“Vino hacia él un leproso rogándole de rodillas”. Arrodillados asumimos la verdad de nuestra menesterosa vida y acogemos en nuestro corazón la maravillosa vida de Dios.
Ya casi nadie quiere arrodillarse. Muy pocos pueden vislumbrar que, quizá, ese gesto es el único que nos abre la puerta de la esperanza. Y, mucho menos, que posiblemente sea el acto más decente y estimable que podamos realizar en nuestro breve paso por la tierra. Por eso, en el evangelio de hoy aprendemos de un leproso una maravillosa lección evangélica.

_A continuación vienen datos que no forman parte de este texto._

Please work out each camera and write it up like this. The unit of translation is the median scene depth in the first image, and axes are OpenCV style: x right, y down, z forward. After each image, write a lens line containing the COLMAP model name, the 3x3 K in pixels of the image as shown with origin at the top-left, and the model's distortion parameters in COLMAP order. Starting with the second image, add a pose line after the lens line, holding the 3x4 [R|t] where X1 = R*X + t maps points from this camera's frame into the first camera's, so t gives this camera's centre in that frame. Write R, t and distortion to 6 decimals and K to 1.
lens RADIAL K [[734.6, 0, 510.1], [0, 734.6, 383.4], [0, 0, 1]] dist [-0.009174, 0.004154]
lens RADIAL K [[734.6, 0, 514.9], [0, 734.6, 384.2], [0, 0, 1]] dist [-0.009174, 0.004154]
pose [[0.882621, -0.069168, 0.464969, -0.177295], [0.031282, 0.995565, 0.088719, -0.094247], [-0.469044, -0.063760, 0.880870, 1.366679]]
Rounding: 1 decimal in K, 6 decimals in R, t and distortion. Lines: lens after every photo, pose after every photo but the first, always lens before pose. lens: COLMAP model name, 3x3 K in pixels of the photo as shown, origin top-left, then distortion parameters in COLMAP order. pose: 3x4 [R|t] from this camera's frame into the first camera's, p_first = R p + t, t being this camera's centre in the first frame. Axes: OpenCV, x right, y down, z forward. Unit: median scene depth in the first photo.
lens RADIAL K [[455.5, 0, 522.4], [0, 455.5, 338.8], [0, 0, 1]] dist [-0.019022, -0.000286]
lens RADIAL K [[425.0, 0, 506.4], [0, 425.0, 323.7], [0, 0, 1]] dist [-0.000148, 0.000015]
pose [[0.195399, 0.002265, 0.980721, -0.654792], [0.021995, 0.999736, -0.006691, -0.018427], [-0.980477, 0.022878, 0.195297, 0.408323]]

El leproso de Galilea sabe que es leproso, asume su condición de descartado y presenta sus heridas a la mirada de Jesús. Es precisamente la aceptación de su miseria la que le lleva a correr para postrarse de hinojos ante el nazareno que, aunque no lo sabía, es el verbo de Dios encarnado.
Porque arrodillarse también implica reconocer que no estoy solo con mis penalidades. Que hay alguien que puede librarme de mi inmundicia. Que hay alguien a quien puedo confiarle mi nada y mi pobreza. Un hombre, una mujer arrodillados son el mejor icono de la esperanza.

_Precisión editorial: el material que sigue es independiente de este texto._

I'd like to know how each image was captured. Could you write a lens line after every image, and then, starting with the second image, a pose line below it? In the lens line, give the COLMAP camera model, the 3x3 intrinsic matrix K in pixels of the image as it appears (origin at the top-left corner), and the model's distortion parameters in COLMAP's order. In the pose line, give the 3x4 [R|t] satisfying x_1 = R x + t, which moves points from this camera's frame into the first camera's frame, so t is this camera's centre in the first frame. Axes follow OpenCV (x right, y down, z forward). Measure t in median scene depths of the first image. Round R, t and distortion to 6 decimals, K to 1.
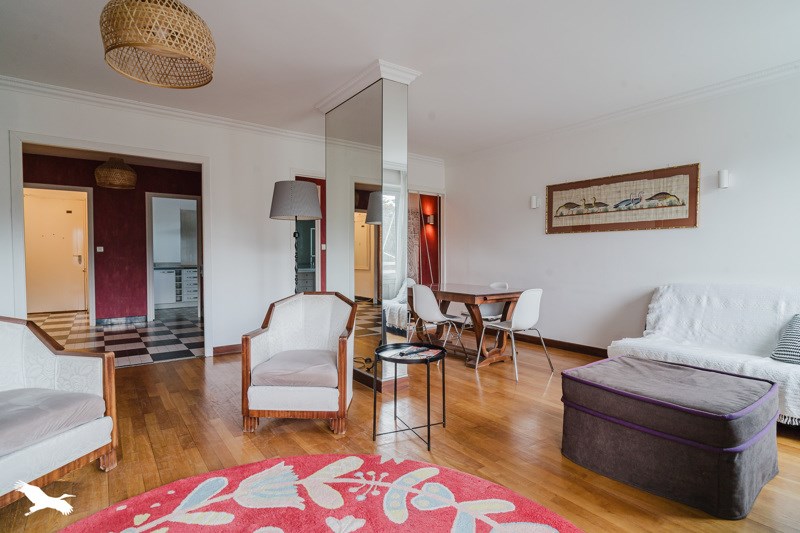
lens RADIAL K [[418.5, 0, 400.0], [0, 418.5, 266.5], [0, 0, 1]] dist [-0.001969, -0.000166]
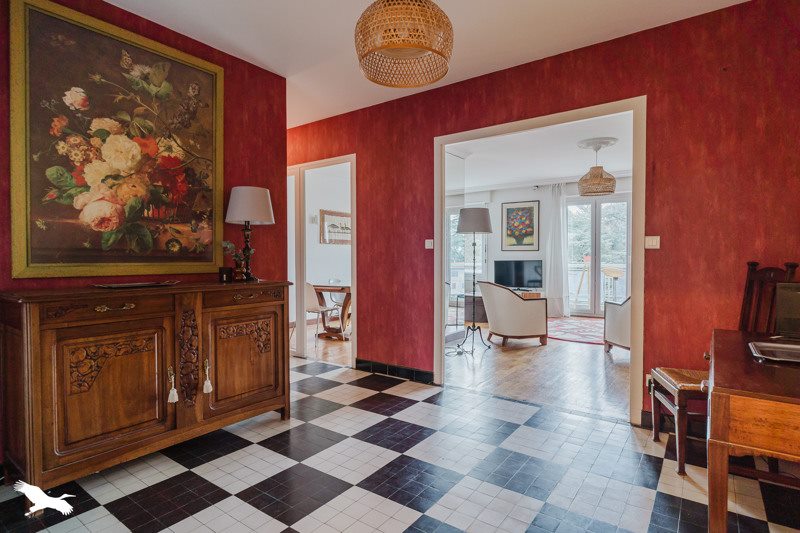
lens RADIAL K [[418.5, 0, 400.0], [0, 418.5, 266.5], [0, 0, 1]] dist [-0.001969, -0.000166]
pose [[-0.313138, -0.015015, 0.949589, -3.142548], [0.024905, 0.999401, 0.024015, -0.081086], [-0.949381, 0.031170, -0.312576, 3.506243]]
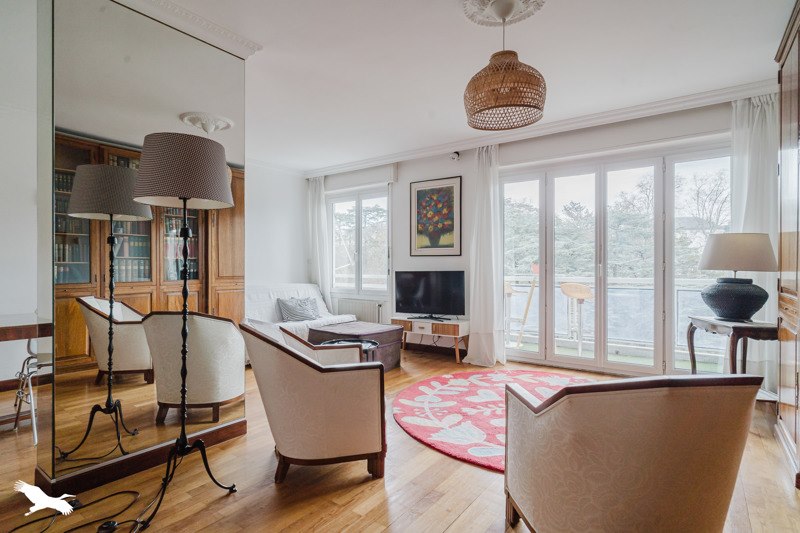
lens RADIAL K [[418.5, 0, 400.0], [0, 418.5, 266.5], [0, 0, 1]] dist [-0.001969, -0.000166]
pose [[-0.329280, -0.001397, 0.944231, -1.565622], [0.018935, 0.999788, 0.008083, -0.059567], [-0.944042, 0.020541, -0.329184, 1.629289]]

Arrodillarse ante Jesús significa que solamente Él justifica mi existencia. Queremos vivir arrodillados siempre: Cada mañana y cada noche, nada más levantarnos y antes de acostarnos.
Deseamos arrodillarnos también ante el Cuerpo y Sangre todos los días en la misa, cuando resuenan en el templo las campanillas durante la elevación de las sagradas especies. Y también delante del sacerdote en el sacramento de la Penitencia. Como el leproso queremos decir: Si quieres, puedes limpiarme. Porque deseamos escuchar la voz de Cristo, que dice: Sí, quiero, queda limpio.